When I was working for the City of Portland in the Nineties, every time I moved to a new clerical desk, I got a 3-ring binder with a set of dividers and created a new desk book. I left the one for the previous desk to the person who switched into that position. Clericals were supposed to be interchangeable, but actually each desk handled a slightly -- sometimes radically -- different set of procedures and relationships. In the worst job, a department run by a woman named Nancy, the boss was so insecure that she changed the rules all the time, couldn’t remember what she had already told us, and blamed us for everything that went wrong. One of the city commissioners asked if Nancy could be required to take Valium as a job prerequisite. (Not.) A super-complex system that had developed like kudzu actually amounted to job security because no one else could understand it. Much of the job was referring people to other departments, so I put all that information in my desk book. Then the others asked for copies. When I left, Nancy went around, collected all the desk books, and threw them out. A few people were alert enough to hide theirs. I’m quite sure she was related to Dilbert’s pointy-headed boss.
Then I transferred into being the cashier for the contractor permit center where the booming city was overrunning the supply of inspectors and clericals. The cashiers handled quite a lot of money. Two women shared the job so there would be no gap at lunch time and also, I suppose, so that the likelihood of skimming money would be less. I was replacing a former minister’s wife, a gentle soul. (He divorced her so he could marry his church secretary -- not at all an unusual event.) She was highly conscientious but easily confused. She had not been able to balance her cash drawer at the end of the day in time to go home to supper, so the management solution had been to allow her to keep two drawers: one being used and one being balanced. This only increased the confusion, so she had grown increasingly desperate until her doctor made her quit. It took me two days to figure out her system and get rid of that extra drawer.
The other cashier was a woman I called the Texas Mermaid. Actually, her name was Joy. But her long hair was crimped until it floated in all directions and she had a deeply honeyed accent. I’m pretty sure she was making money off some of the rougher contractors during her lunch break. Since she never got any lunch, she brought in a big tray of greasy steaming food to eat at the cashier counter, slopping soup here and there.

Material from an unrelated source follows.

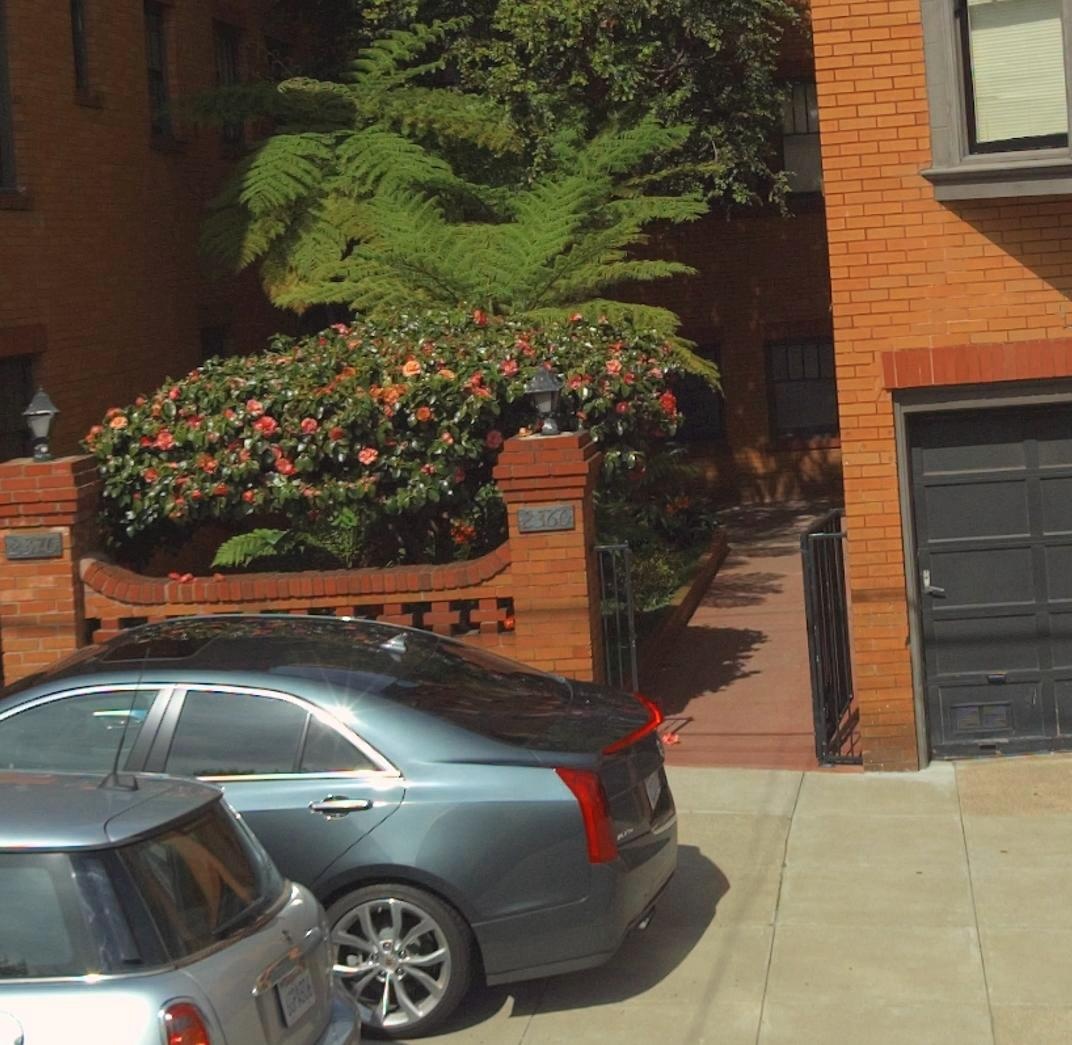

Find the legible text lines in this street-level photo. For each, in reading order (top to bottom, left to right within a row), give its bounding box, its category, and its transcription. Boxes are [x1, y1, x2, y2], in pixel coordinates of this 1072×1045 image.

I banned that and luckily the actual manager -- who had a soft spot for her since she’d been beaten up by a “boy friend” and the manager and his wife were active in an organization for opposing violence against women -- this time backed me up.
A statuesque blonde with a voluptuous mouth, she had previously been working in the water department on the street, flagging or actually digging or raking asphalt, but mysterious fights broke out around her so someone had the bright idea of putting her behind the cashier counter. She kept the combination to the safe taped to the wall above the safe because she couldn’t remember it. When I took it down, she was genuinely in terror and protested that I would get her killed because someone was sure to come in with a gun to hold us up and she would be too scared to open the safe, so she would be shot. The safe was so balky that even WITH the combination it didn’t always open. I asked for a security camera or a panic button, but it was considered unnecessary.
I always expected to open the newspaper and read that Joy’s naked body had been found half-burned in a dumpster in some remote clearing in the West Hills. At the time exactly that was happening now and then. (The Portland Chamber of Commerce will not give you this information.) In the end she was found dead in her former boyfriend’s bed. He had been gone for several days and had not invited her, but evidently she had never surrendered the key. At least that was his story. I never heard the autopsy report. She was in her thirties. I never thought of her as a drug user, except maybe pot.
Some young male bright light convinced the Bureau head that we needed to update and that he could convert our computer system though he had no real training and had never done it before. Two or three parallel systems on different operating platforms meant three screens had to be reconciled in order to record a payment for a permit. For two days we worked with the equivalent of muffin tins since this guy, in spite of staying overnight at least once, couldn’t make the transactions record reliably. Money and permits were in piles everywhere. In the end we simply declared every permit issued in that time frame to be paid, regardless of whether it was or not. This confused people who came to pay for their permit and were told it had already been paid, but they didn't protest.
By this time I was as addled as the computer and there were supposed to be two cashiers anyway. We struck gold. A tiny brunette woman, married to a long-time Marine boot camp officer and trained overseas by a German bank, came in like a blitz of precision. In short order, she had designed a form for balancing the money, established dependable routines, sterilized and organized the cashier’s booth, and become my savior. OUR savior. Happily, I put it all in my three-ring binder.
One page was always devoted to “the rhythm of the day.” To me it was one of the most important factors. The preparation before the doors open, what happened when the door actually opened so people rushed in, when the most likely first lull might come, and so on through the surprisingly regular surges of demand and slack. Then the best sequence of sorting, computing, securing and closing up after everyone else left. One day after another went quickly and smoothly. The manager had nothing much to do with it, but he was grateful since it preserved his job.